All these examples involve efforts by Giuliani relating to Freeman and Moss or show he was confronted with evidence against his claims. But he didn’t produce the materials.

The “super easy to explain” text is a particularly striking example of the kind of thing Giuliani could have wanted to avoid sharing — not just because of the implications for the civil case but for the criminal ones.

The text, which first came to light last month, could be read to suggest that Trump advisers weren’t terribly interested in the truth of their claims, which could matter in trying to prove the effort was corrupt. And while we don’t know whether Giuliani’s suggestion actually made its way to Trump, the latter would go on to repeatedly cite the Georgia election workers in a way that speaks to the potential reach of Giuliani’s actions, now ruled defamatory.
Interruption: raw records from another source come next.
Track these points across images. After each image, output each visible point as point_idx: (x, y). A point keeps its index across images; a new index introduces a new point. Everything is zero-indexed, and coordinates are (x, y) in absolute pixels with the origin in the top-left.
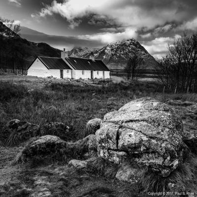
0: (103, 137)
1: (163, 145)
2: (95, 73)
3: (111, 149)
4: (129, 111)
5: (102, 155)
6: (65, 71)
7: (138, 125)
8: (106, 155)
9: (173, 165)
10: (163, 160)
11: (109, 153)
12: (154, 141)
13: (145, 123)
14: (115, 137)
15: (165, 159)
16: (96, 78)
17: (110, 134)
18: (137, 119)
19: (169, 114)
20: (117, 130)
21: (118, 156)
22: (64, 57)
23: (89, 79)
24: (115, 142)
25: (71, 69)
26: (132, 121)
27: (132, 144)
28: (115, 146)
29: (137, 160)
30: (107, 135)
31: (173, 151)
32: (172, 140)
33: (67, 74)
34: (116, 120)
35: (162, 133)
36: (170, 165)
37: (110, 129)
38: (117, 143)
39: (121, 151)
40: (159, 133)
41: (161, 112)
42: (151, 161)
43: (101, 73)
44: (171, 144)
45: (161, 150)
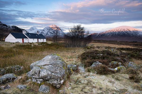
0: (33, 73)
1: (57, 75)
2: (39, 40)
3: (37, 78)
4: (45, 60)
5: (33, 81)
6: (25, 39)
7: (48, 67)
8: (35, 81)
9: (61, 83)
10: (57, 81)
11: (36, 80)
12: (53, 74)
13: (51, 66)
14: (38, 73)
15: (58, 81)
16: (40, 42)
17: (36, 72)
18: (48, 64)
19: (61, 61)
20: (39, 70)
21: (40, 81)
22: (24, 33)
23: (36, 42)
24: (38, 75)
25: (28, 38)
26: (46, 65)
27: (45, 76)
28: (38, 77)
29: (47, 82)
30: (35, 72)
31: (60, 77)
32: (60, 73)
33: (26, 41)
34: (39, 65)
35: (57, 70)
36: (60, 83)
37: (36, 69)
38: (39, 76)
39: (41, 79)
40: (56, 70)
41: (58, 60)
42: (53, 82)
43: (42, 40)
44: (60, 74)
45: (56, 77)
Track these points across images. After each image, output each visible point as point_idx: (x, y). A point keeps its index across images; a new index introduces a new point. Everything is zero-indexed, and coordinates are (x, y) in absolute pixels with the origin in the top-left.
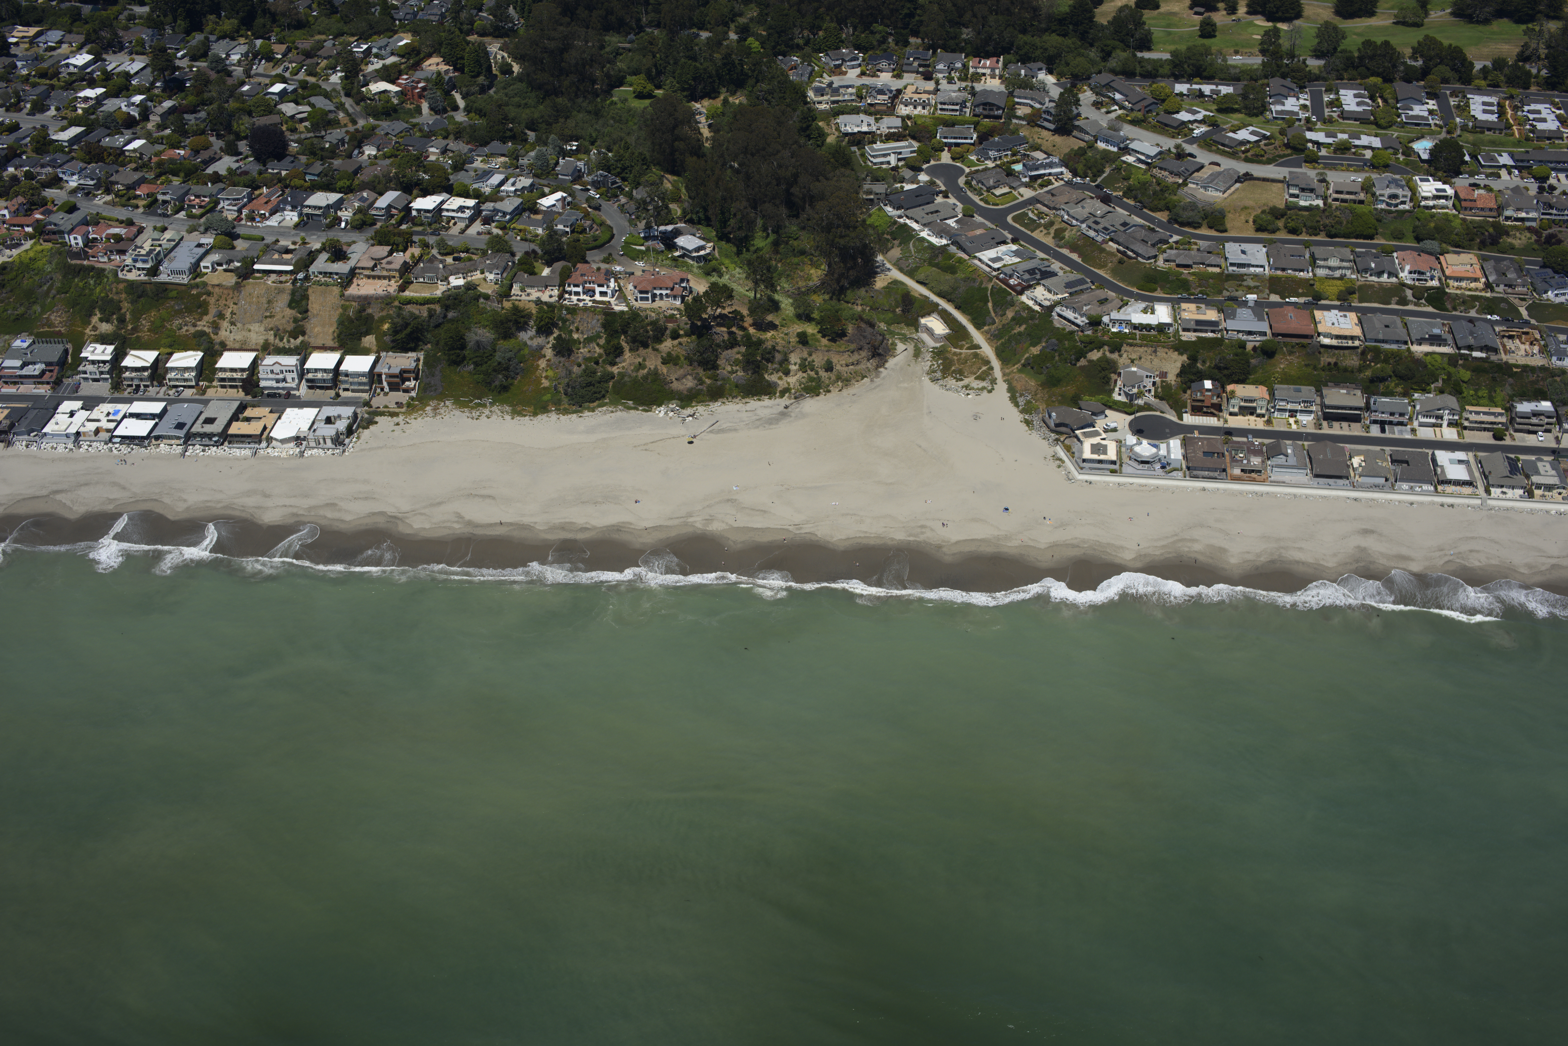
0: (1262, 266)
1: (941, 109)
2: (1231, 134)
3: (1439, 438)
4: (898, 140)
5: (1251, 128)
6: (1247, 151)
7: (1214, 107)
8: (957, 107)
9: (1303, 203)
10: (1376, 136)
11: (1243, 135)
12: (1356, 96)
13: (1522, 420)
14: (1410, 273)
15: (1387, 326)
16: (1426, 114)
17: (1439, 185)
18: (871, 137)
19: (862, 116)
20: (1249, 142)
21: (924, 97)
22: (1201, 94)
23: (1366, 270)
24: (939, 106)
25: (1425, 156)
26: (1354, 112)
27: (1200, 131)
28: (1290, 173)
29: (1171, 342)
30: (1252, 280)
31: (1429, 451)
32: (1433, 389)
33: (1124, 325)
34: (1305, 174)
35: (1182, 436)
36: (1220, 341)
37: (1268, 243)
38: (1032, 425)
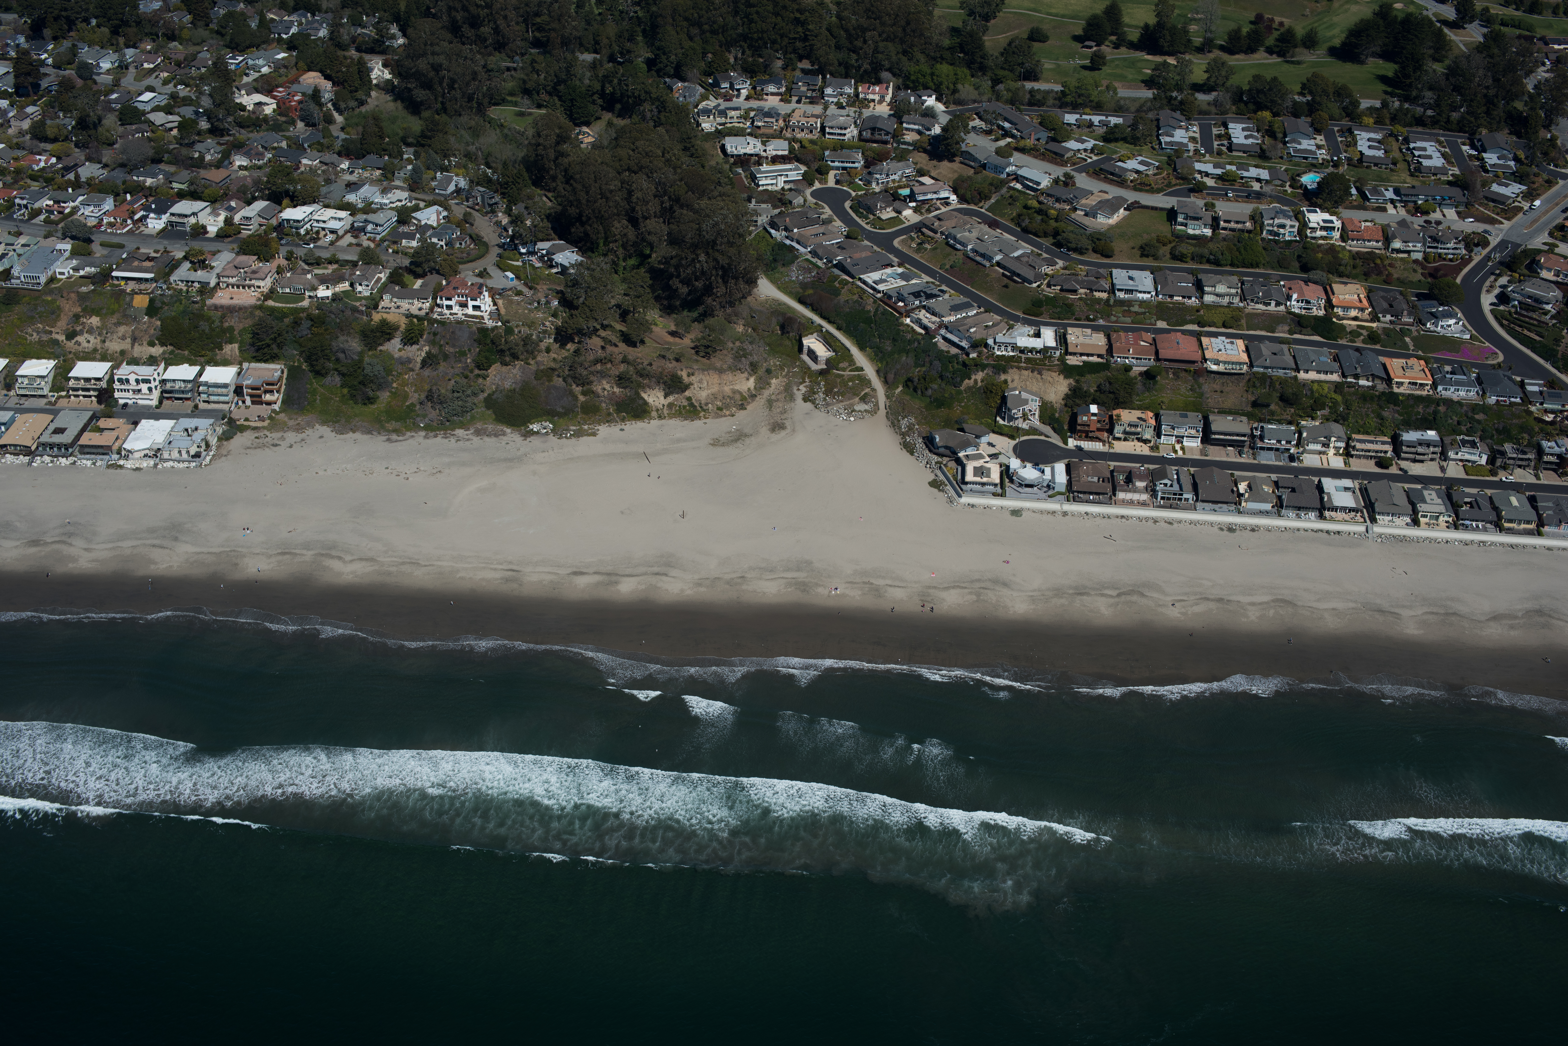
0: (1149, 293)
1: (829, 134)
2: (1120, 164)
3: (1325, 465)
4: (784, 163)
5: (1140, 158)
6: (1135, 180)
8: (845, 132)
9: (1191, 232)
11: (1132, 164)
12: (1243, 129)
13: (1408, 449)
14: (1298, 301)
15: (1274, 354)
17: (1327, 216)
18: (757, 159)
21: (812, 121)
22: (1091, 124)
23: (1253, 299)
24: (827, 131)
26: (1243, 145)
27: (1089, 160)
28: (1178, 201)
29: (1056, 366)
30: (1139, 306)
31: (1315, 479)
32: (1319, 417)
33: (1009, 348)
34: (1194, 202)
35: (1067, 460)
36: (1106, 366)
37: (1155, 271)
38: (913, 448)
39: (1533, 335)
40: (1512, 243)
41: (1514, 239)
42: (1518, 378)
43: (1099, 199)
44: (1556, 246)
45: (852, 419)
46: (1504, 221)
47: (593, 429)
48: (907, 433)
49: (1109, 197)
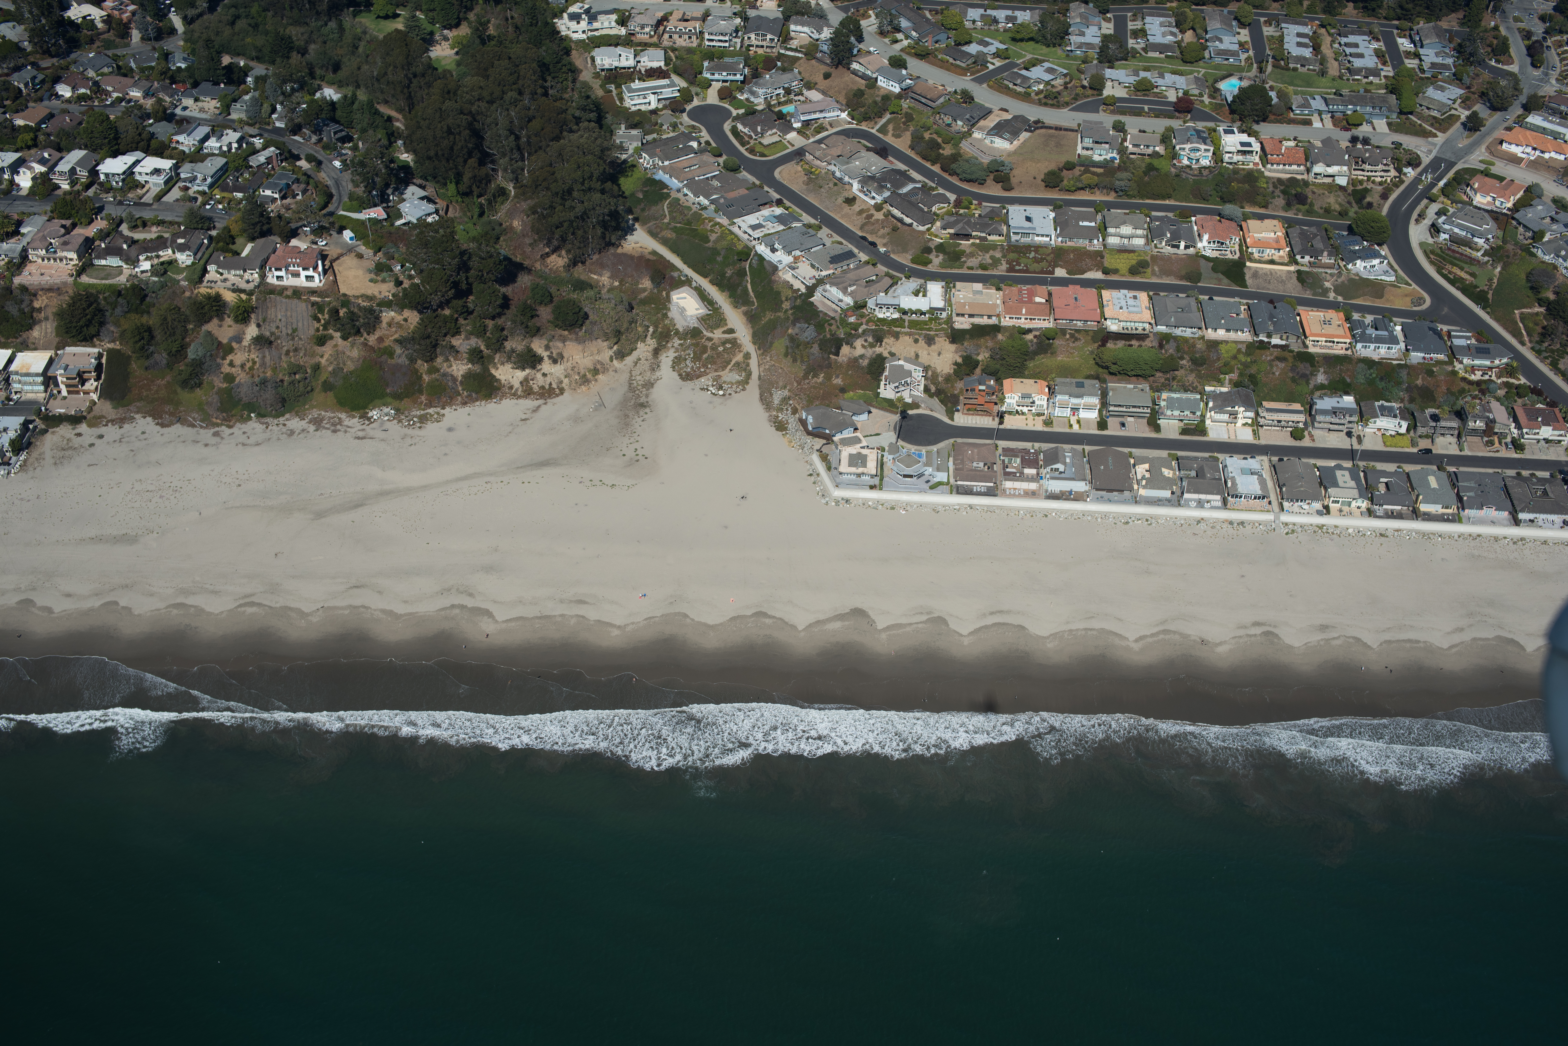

The last communication Howell cites as being turned over, but not by Giuliani, is also notable. It’s a private Instagram message between him and Bobb, but it’s not from the post-election period. Rather, it’s from Aug. 17, 2022. Howell’s ruling says only that the message was “concerning plaintiffs” — Freeman and Moss. The text of the message is redacted in court filings.

That date would place the message well after Giuliani’s devices were seized in 2021 and also after Freeman and Moss sued, in December 2021. It matches the date Giuliani appeared before the Fulton County grand jury.

These are just the examples laid out by Howell of things we know Giuliani didn’t produce, because others did. But Howell suggests that the volume of potentially relevant communications not turned over could be significant.

She notes how Bobb testified that Giuliani, after the election, was “getting like 10,000 emails a day,” and how Giuliani ally Bernard Kerik testified that Giuliani and his team were receiving voter-fraud reports around this time from “a hundred different sources.”

“Little to none of those estimated thousands of emails from ‘a hundred different sources’ have been produced to plaintiffs by Giuliani,” Howell wrote.

Howell writes that the sum total of Giuliani-produced materials, beyond 193 initial documents, “is largely a single page of communications, blobs of indecipherable data [and] a sliver of the financial documents required to be produced.” She also casts his odd recent statement ceding the argument that his statements about Freeman and Moss were false and defamatory as a desperate and legally flawed attempt to avoid further discovery in the case.

It’s impossible to know precisely what will remain hidden due to, in Howell’s estimation, Giuliani’s deliberate decision to flout his obligations. But what we can say is that his apparent decision not to comply could come at a large (to be determined) cost that he must have known could be the price of his lack of transparency.

His willingness to risk that may bode ill for what lies ahead for him and others.